[start PASSAGE SHOWN]

This ride was in balmy mid-autumn weather, starting at 9am at 23°C (74°F) and rising only slightly to a very pleasant 27°C (79°F).   It was only on the last 70km or so, heading due south, that strong gusty southerly winds – typical for this time of the year – made their presence felt and shoved me around a little.

Heading through my regular haunt of Fernvale, I rode the mildly twisty and undulating Brisbane Valley Hwy, through the Lakes Region, home to two large reservoirs, Lakes Wivenhoe and Somerset, which supply Brisbane and its environs with water.

Emerging at the D’Aguilar Hwy – which runs west to become the Burnett Hwy all the way north to Rockhampton, 700km N of Brisbane - I turned right, which gave me a long sweeping downhill run all the way towards the coast, some 90km distant.   A brief stop for coffee at the small town of Kilcoy refreshed me, and as I sat there a huge group of H-Ds came by – there must have been a couple of hundred bikes, many with pillions, quite the biggest such group I’ve ever seen on an outing.

It being Easter school holidays, there were also plenty of caravans (trailers) about, and with the Grey Nomads (Sun Birds) season about to start many more will soon be cluttering up the roads as they head north for winter warmth and sunshine.   As I shall be…!

[end PASSAGE SHOWN]
[start SUPPLIED RECORDS]

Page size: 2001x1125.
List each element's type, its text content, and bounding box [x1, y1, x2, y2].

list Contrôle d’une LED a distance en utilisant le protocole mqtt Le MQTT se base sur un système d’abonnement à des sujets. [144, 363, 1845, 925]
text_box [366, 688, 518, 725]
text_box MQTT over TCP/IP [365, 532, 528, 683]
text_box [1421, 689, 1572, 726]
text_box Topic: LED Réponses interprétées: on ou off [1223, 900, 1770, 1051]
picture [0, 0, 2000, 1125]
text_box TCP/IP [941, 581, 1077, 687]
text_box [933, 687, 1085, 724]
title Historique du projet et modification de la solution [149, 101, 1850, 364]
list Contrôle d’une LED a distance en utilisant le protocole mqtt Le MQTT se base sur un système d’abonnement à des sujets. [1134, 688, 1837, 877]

[end SUPPLIED RECORDS]
[start SUPPLIED RECORDS]

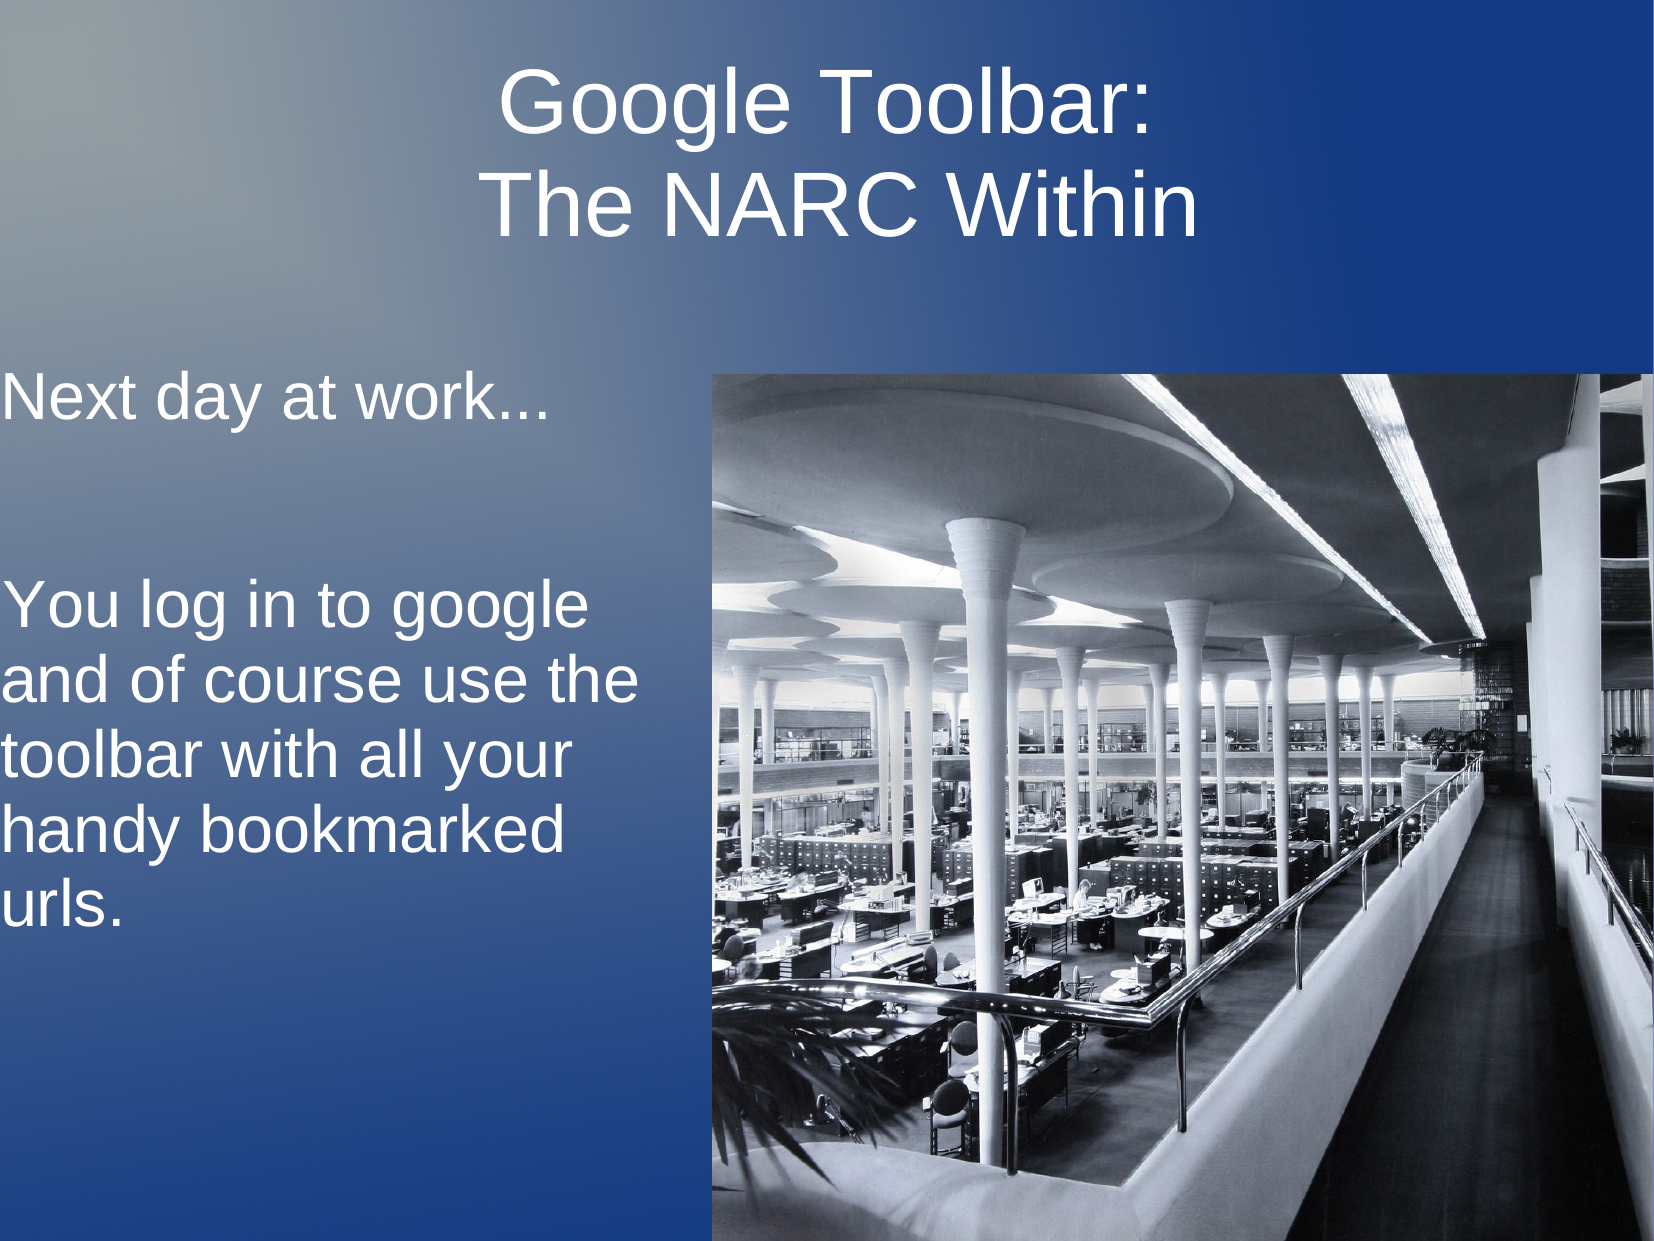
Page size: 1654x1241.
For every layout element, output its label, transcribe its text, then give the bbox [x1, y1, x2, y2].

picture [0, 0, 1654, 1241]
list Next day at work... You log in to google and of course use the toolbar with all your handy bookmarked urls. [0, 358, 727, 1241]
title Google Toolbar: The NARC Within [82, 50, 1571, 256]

[end SUPPLIED RECORDS]
[start SUPPLIED RECORDS]

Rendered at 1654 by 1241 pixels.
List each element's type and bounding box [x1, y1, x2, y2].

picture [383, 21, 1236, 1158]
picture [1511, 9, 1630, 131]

[end SUPPLIED RECORDS]

| JOB 1 |
Retype the ride account above, everything from "Emerging at the" down to "on an outing.".
| JOB 2 |
Decide whether each statement agrees with the ride account, answering yes or no and quoting the words of the account that settle it.
(a) The ride began at 9am with a temperature of 23°C.
(b) The group of H-Ds seen at Kilcoy was a small one.
(c) Lakes Wivenhoe and Somerset supply water to Brisbane.
| JOB 3 |
Write what follows the final sentence of the ride account.

| TASK OUTPUT 1 |
Emerging at the D’Aguilar Hwy – which runs west to become the Burnett Hwy all the way north to Rockhampton, 700km N of Brisbane - I turned right, which gave me a long sweeping downhill run all the way towards the coast, some 90km distant.   A brief stop for coffee at the small town of Kilcoy refreshed me, and as I sat there a huge group of H-Ds came by – there must have been a couple of hundred bikes, many with pillions, quite the biggest such group I’ve ever seen on an outing.

| TASK OUTPUT 2 |
(a) Yes: "starting at 9am at 23°C (74°F)"
(b) No: "there must have been a couple of hundred bikes, many with pillions, quite the biggest such group I’ve ever seen on an outing"
(c) Yes: "Lakes Wivenhoe and Somerset, which supply Brisbane and its environs with water"

| TASK OUTPUT 3 |
I crossed over the major N-S Bruce Hwy at Caboolture to take the Bribie Island Road, my destination on this ride.   Bribie is the only Queensland offshore island to be connected to the mainland by bridge, over the protected marine park Pumicestone Passage, and it’s a favourite haunt for retirees looking for that perfect fishing, golfing, beach-walking, and boating lifestyle.   Most of the island is National Park, so the population of 16,000 makes only a small dent on the place. 

Off the bike for a short time, I strolled around to take in the sea-air, relax, and take a few photographs, before saddling-up and starting the 80 or so kilometres home, battling that headwind.

The 360km of today’s outing was less than I’d wanted to cover.   I do need to prove to myself that the ride to and from Cooktown of around 4400km is not going to leave me exhausted at the end of each day.   It has been some time since I covered those distances – legs per day of up to 534km – so I now plan to have a couple of days away, with a destination in mind about 550km distant.   One night in a motel, then another 550km back home should show me if my Cooktown ride will remain do-able or an elusive and impractical thought. 

 

Some pix below.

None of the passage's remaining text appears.